--- WHAT TO PRODUCE ---
Go through the entries below line by line and tally those holding "Central"; write only the tally.

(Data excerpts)
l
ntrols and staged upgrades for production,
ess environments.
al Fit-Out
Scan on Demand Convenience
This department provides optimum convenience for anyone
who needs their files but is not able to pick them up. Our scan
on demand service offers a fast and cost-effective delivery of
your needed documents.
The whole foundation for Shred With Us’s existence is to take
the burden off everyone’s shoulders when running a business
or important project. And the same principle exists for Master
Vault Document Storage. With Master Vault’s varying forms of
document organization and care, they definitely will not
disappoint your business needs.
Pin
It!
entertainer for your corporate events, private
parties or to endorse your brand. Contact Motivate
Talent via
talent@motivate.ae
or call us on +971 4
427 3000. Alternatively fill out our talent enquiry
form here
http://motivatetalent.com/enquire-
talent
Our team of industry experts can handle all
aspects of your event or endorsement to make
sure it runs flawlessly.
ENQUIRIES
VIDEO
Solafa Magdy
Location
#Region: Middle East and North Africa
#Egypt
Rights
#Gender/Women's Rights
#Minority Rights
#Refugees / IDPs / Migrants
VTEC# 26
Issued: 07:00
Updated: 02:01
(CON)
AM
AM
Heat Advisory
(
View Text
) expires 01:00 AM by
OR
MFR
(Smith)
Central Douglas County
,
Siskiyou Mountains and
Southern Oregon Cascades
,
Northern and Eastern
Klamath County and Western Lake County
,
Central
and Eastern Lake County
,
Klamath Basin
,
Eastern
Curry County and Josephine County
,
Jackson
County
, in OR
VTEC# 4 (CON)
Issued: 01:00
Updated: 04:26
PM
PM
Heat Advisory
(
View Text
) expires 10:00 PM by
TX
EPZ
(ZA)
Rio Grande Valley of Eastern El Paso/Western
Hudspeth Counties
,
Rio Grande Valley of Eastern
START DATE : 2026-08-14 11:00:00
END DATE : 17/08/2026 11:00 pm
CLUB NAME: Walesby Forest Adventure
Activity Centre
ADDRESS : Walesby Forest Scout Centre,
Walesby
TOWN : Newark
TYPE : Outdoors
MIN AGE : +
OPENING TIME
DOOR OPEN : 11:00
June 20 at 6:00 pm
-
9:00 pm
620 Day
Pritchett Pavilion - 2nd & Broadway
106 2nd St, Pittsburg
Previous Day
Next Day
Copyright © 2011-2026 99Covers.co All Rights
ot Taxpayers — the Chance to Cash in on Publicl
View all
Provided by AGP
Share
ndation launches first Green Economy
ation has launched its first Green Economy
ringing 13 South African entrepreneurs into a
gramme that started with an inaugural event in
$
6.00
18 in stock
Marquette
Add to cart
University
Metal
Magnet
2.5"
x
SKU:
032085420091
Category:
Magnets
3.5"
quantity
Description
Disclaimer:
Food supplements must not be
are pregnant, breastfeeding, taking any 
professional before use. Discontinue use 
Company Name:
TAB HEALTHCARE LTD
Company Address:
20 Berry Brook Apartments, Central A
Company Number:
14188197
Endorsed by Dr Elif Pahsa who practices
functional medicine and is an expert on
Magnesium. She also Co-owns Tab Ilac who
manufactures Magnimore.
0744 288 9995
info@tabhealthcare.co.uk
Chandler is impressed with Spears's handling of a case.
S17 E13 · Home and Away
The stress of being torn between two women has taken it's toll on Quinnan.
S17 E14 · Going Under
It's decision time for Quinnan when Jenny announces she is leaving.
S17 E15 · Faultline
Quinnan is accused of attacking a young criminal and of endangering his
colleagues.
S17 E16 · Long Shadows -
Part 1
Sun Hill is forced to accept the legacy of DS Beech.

--- ANSWER SECTION ---
3